# What you have to do
Retype exactly the stretch of lines that begins at the line containing "technology-58034639" and ends at the last line of the data, with no other lines.

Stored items
════════════════

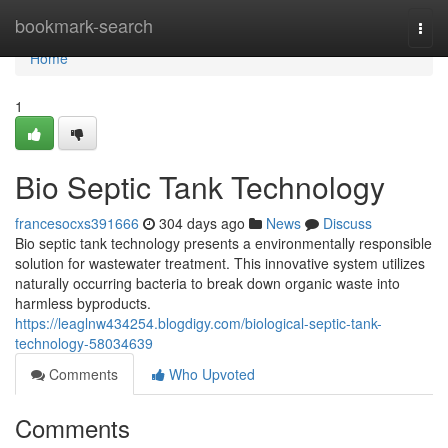
Home
bookmark-search
Togg
navi
Home
1
Bio Septic Tank Technology
francesocxs391666
304 days ago
News
Discuss
Bio septic tank technology presents a environmentally responsible
solution for wastewater treatment. This innovative system utilizes
naturally occurring bacteria to break down organic waste into
harmless byproducts.
https://leaglnw434254.blogdigy.com/biological-septic-tank-
technology-58034639
Comments
Who Upvoted
Comments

════════════════

# Your solution
technology-58034639
Comments
Who Upvoted
Comments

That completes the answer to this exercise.